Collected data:
· · ·

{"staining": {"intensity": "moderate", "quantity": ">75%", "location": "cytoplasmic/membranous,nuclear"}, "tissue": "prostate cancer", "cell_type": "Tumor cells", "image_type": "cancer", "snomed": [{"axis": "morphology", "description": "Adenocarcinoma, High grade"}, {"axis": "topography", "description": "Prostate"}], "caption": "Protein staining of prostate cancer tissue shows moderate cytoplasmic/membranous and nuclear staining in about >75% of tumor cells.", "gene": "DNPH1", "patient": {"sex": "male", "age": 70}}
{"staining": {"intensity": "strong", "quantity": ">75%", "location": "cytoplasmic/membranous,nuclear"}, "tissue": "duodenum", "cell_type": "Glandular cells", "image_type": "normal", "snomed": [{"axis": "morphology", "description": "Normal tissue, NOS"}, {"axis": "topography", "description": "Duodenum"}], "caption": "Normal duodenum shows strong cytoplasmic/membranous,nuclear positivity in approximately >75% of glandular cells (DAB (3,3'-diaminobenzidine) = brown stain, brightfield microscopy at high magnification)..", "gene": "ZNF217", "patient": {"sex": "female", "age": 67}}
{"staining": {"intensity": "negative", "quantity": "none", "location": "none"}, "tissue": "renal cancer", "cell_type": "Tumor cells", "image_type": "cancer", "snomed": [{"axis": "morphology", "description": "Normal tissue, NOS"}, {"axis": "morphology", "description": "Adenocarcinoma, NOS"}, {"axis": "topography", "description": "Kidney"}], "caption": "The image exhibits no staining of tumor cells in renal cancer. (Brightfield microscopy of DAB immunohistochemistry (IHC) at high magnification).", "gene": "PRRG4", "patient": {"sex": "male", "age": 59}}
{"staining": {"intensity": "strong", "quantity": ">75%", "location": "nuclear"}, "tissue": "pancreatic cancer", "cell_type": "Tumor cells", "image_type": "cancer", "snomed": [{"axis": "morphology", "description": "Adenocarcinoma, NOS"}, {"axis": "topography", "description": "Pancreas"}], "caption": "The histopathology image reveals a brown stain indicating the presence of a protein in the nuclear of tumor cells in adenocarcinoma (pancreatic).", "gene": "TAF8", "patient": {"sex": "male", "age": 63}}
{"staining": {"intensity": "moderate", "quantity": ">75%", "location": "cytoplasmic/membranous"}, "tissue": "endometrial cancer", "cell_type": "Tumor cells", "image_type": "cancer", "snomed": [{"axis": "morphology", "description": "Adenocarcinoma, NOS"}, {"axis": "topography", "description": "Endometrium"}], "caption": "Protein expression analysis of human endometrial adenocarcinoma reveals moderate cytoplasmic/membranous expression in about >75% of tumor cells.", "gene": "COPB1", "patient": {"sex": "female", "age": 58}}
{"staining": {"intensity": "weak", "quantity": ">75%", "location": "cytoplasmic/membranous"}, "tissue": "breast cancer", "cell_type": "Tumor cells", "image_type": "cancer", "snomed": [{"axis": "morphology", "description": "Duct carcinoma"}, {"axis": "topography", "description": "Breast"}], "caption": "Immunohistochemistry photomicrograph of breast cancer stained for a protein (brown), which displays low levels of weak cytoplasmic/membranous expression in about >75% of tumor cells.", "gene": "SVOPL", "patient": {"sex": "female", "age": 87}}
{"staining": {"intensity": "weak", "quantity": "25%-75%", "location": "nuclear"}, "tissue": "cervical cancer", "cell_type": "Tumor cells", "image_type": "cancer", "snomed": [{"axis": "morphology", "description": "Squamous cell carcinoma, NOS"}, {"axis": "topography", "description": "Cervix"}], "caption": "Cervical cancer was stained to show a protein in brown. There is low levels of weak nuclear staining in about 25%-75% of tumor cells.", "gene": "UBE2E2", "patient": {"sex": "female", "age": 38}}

· · ·

• [EXERCISE OBJECTIVE]: Only the lines from the one containing "photomicrograph of breast" through the last line of the records above are to be reproduced, exactly and with both ends included.

• [SOLVED EXERCISE]:
{"staining": {"intensity": "weak", "quantity": ">75%", "location": "cytoplasmic/membranous"}, "tissue": "breast cancer", "cell_type": "Tumor cells", "image_type": "cancer", "snomed": [{"axis": "morphology", "description": "Duct carcinoma"}, {"axis": "topography", "description": "Breast"}], "caption": "Immunohistochemistry photomicrograph of breast cancer stained for a protein (brown), which displays low levels of weak cytoplasmic/membranous expression in about >75% of tumor cells.", "gene": "SVOPL", "patient": {"sex": "female", "age": 87}}
{"staining": {"intensity": "weak", "quantity": "25%-75%", "location": "nuclear"}, "tissue": "cervical cancer", "cell_type": "Tumor cells", "image_type": "cancer", "snomed": [{"axis": "morphology", "description": "Squamous cell carcinoma, NOS"}, {"axis": "topography", "description": "Cervix"}], "caption": "Cervical cancer was stained to show a protein in brown. There is low levels of weak nuclear staining in about 25%-75% of tumor cells.", "gene": "UBE2E2", "patient": {"sex": "female", "age": 38}}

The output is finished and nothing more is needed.